The fidelity in the reproduction of the PGA on the table with a specimen has been evaluated using the index assessment given in equation (10). The PGA reproduced at the base of the specimen was in the range of 12% error maximum, for the three earthquake records that have been used. The computed errors between the desired and the achieved PGA with the PDFF and with the NN-PDFF controller are listed in Table 9.

Based on these result analyses, a remarkable enhancement in reducing the acceleration errors between the reference input and the closed-loop system output was achieved when implementing the NN block. In fact, the NN control algorithm demonstrated the same level of efficiency to deal with the dynamic interaction between the shaking table and the specimen as well as system’s nonlinearities.

7. Conclusion

In order to improve the acceleration tracking performance of shaking tables, several control techniques have been recently developed, analyzed, and compared. This paper proposes a new shaking table control methodology which combines the powerful artificial neural networks and a traditional controller. A three-layer feedforward NN has been designed and integrated online in the control system of a biaxial electric shaking table to achieve further enhancement of the acceleration replication fidelity. At the first stage, experimental data were acquired in real time using the existing PDFF controller to constitute a database to train the feedforward NN offline using the Levenberg–Marquardt algorithm.
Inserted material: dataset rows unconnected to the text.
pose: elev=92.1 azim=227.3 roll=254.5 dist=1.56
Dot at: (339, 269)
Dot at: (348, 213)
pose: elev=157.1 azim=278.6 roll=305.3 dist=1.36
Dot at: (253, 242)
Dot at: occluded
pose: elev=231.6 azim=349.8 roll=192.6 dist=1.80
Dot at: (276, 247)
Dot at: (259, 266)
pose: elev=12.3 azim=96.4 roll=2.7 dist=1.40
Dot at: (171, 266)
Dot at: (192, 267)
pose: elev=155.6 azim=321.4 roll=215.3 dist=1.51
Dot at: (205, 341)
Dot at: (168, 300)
Afterwards, the NN is implemented online in the outer acceleration closed-loop of the Simulink-based PDFF control system of QUANSER STIII. This enables the acceleration feedback to be shaped by the NN block before being introduced into the FF controller.

To experimentally assess the robustness and performance of the proposed NN tracking control, several tests have been conducted using three real earthquake records on both unloaded and loaded tables using the same NN model. A comparative analysis was carried out for the two testing conditions, and the results clearly proved that the NN-PDFF controller has a higher acceleration tracking accuracy over the original PDFF controller by addressing the high amplitude distortions and time delays. In fact, the reproduced accelerations matched closely the target time histories and the spectral acceleration amplitudes within a range of 7% to 20% RMSE and the PGA within a range of 8% to 12% errors. The reduction in acceleration tracking errors due to the new neural control strategy proved the high capabilities of the NN to enhance the existing PDFF acceleration control accuracy and to cope with inherent nonlinearities and resonant frequencies of the system as well as the coupling effect due to the interaction between the shaking table system and the specimen, which represent an important source of classic control defiance.
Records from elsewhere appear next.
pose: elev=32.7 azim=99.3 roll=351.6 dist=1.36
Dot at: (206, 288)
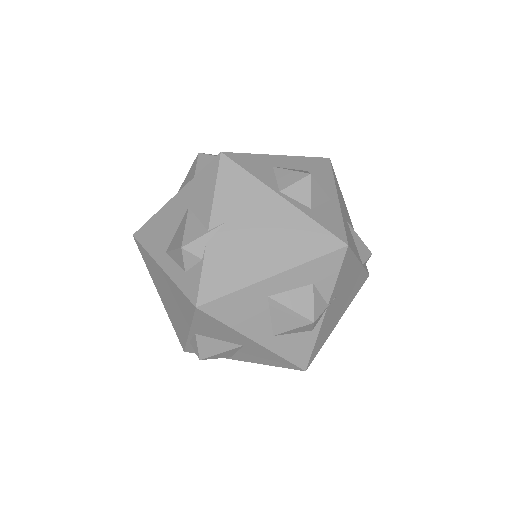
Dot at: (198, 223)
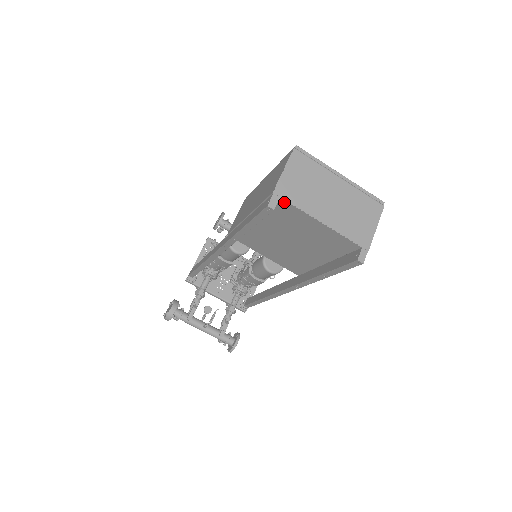
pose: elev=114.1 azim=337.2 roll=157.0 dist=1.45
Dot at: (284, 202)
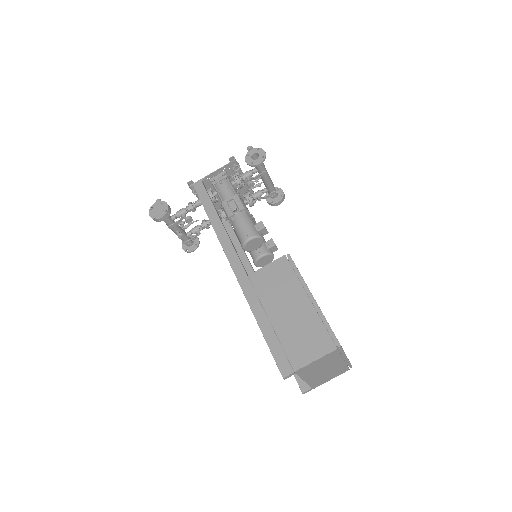
Dot at: occluded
The proposed shaking table control methodology is particularly useful in seismic testing on the shaking table to bypass performing preliminary signal-matching testing and iterative control tuning that would damage fragile specimens. Moreover, the neural controller has proved to be able to add to a conventional controller, robustness and efficiency against the time-varying parameter effects, the nonlinearities, and the changes in specimens’ conditions during testing.
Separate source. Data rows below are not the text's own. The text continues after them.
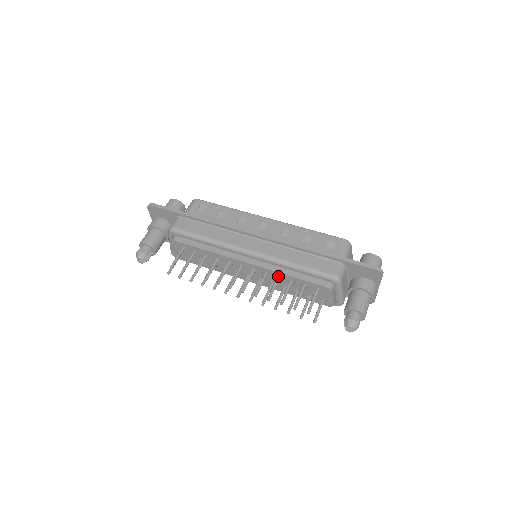
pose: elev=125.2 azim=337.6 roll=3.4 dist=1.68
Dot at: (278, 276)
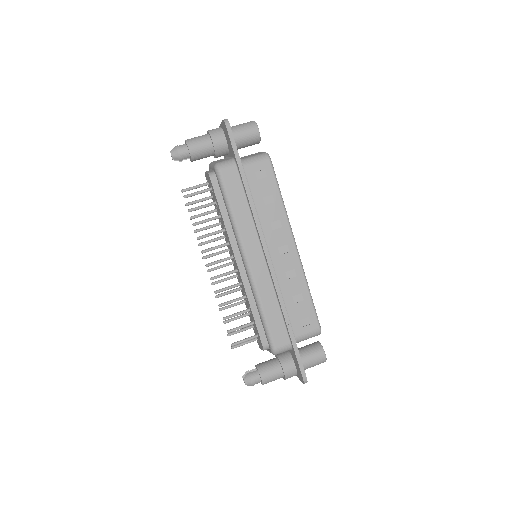
Dot at: (246, 297)
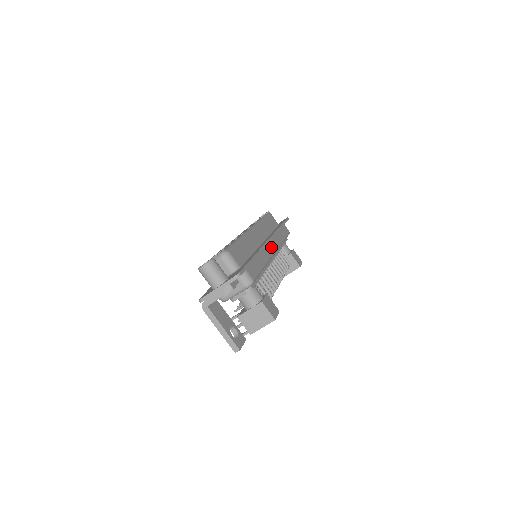
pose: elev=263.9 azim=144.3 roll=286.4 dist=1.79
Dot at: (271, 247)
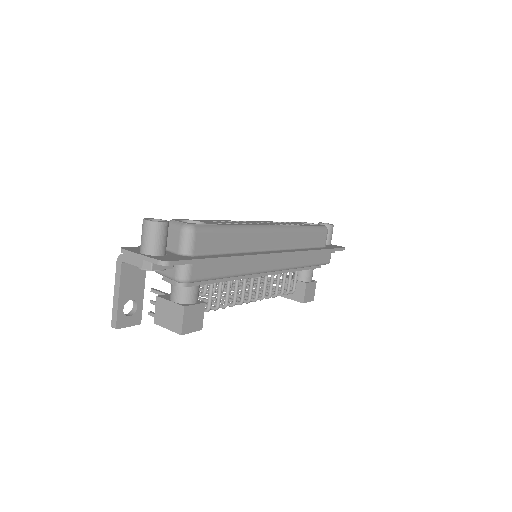
Dot at: (274, 262)
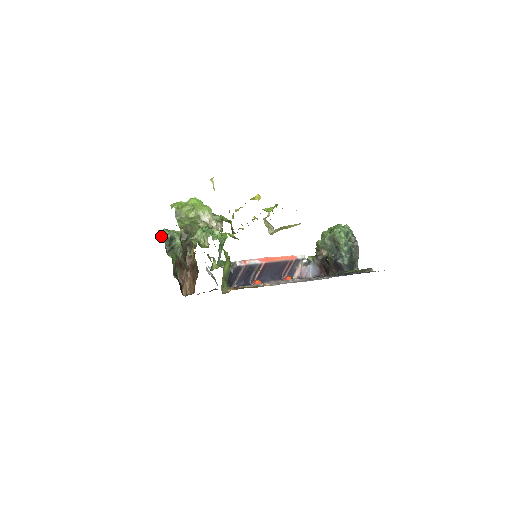
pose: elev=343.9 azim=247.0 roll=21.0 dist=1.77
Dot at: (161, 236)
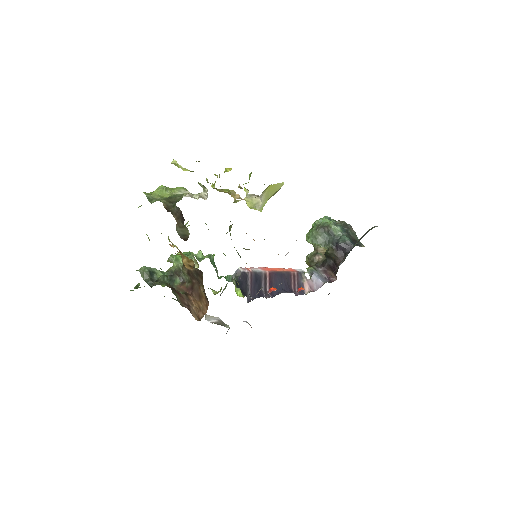
Dot at: (136, 288)
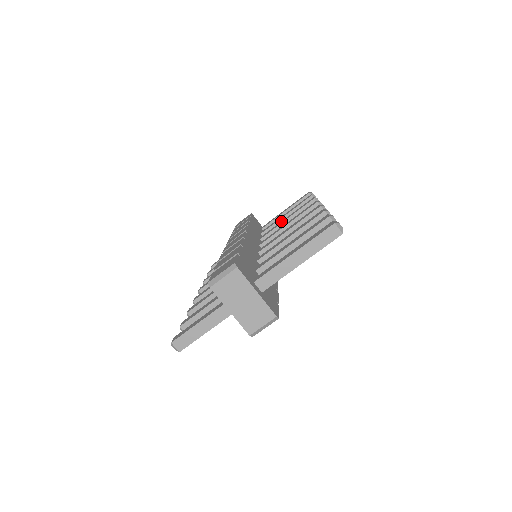
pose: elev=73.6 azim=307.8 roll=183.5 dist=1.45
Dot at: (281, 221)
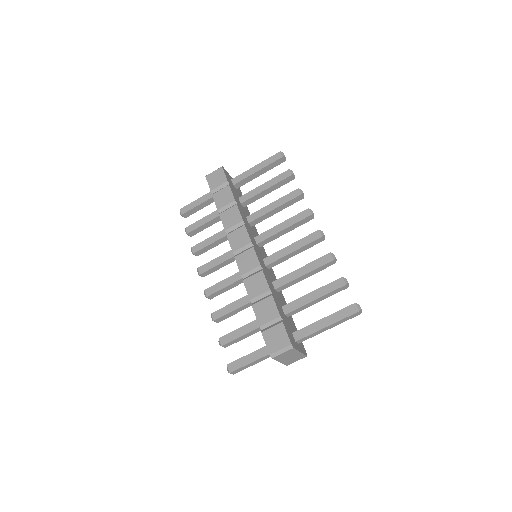
Dot at: (267, 206)
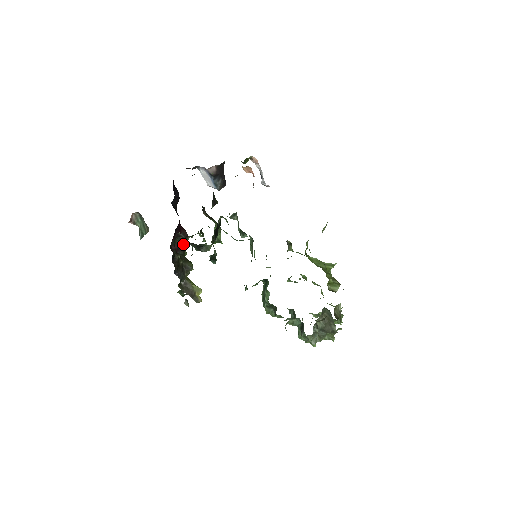
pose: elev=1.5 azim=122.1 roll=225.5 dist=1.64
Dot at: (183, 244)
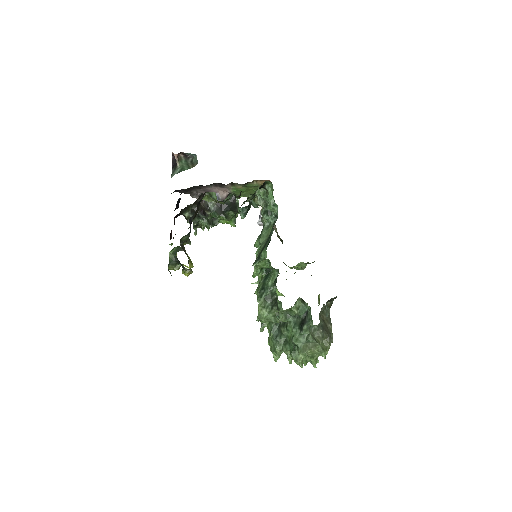
Dot at: occluded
Further investigations are needed to generalize this procedure for different types of shaking tables with different types of control systems.

Data Availability

The recorded shaking table accelerations, collected as time series files, and the trained NN used to support the findings of this study are available from the corresponding author upon request.

Conflicts of Interest

The authors declare that they have no conflicts of interest regarding the publication of this paper.